1.7 million tonnes of dairy products were exported to over 130 markets all over the globe with the overall dairy volumes increasing by 5%. Leading the dairy sector were the sales of butter and cheeses which took a 19% share each.

The European Union remains Ireland’s largest dairy export market with a 34% share in the entire 2022 exported goods.

High demand for Ireland’s dairy products from countries like Germany, Belgium and the Netherlands contributed to this growth.

After the dairy sector, meat and livestock products were the second most sought-after products with a total export value of a little over €4 billion (US$4.3B) which was a 15% increase from the value in the previous year.

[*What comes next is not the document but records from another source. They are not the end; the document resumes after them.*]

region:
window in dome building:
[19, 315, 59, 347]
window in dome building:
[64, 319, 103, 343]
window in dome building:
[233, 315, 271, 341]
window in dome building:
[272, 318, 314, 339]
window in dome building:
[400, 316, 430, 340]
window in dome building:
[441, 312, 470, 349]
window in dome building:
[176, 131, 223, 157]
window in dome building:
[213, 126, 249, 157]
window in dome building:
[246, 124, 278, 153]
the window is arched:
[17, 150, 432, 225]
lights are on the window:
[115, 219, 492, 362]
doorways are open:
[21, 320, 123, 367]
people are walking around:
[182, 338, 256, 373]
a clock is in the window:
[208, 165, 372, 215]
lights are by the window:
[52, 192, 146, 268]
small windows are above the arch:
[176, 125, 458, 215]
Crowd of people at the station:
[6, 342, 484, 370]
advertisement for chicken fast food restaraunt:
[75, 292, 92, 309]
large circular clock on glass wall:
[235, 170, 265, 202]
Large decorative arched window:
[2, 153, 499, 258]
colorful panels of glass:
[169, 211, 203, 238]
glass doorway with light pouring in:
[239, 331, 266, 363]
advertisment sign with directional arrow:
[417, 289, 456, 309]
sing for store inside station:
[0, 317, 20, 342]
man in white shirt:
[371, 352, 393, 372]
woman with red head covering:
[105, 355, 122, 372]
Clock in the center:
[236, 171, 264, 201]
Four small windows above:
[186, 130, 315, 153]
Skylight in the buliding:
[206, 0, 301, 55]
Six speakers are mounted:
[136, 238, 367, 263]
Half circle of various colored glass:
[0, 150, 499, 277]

The meat and livestock segment was led by beef exports which made up two-thirds of the total share, amounting to a total of €2.52 billion (US$2.7B). The volume of beef exports went up by 9% from 2021.

Most of the exports were shipped to the UK market which accounted for almost half of Ireland’s beef exports.

Due to an import quota filed in the US early last year, Irish exports outside the Europe and UK market recorded a decline of 10%. The drop was also caused by competitive pricing within the Europe Union.

In 2020, the US was reported to be Ireland’s largest export market with over US$54 billion in exports.

Import quotas however saw the US lose its position to the UK which today makes up 11.1% of total exports.

Exports of food and drink to Europe on the other hand amounted to a total of €765 million (US$70.4M) which was an increase of 29% compared to the figures reported in 2021. France, Netherlands and German were the key destinations.

The export value to china slightly decreased as a result of the county’s recent coronavirus regulations and their strong domestic production.

Despite the immense growth, Irish food and drink businesses have been faced with several obstacles such as rising energy costs and pressures caused by inflation at the manufacturing level.

The most recent challenges in the market however are the coronavirus pandemic which had threatened the decline of the international supply chain as well as the impact of the war in Ukraine on international trade.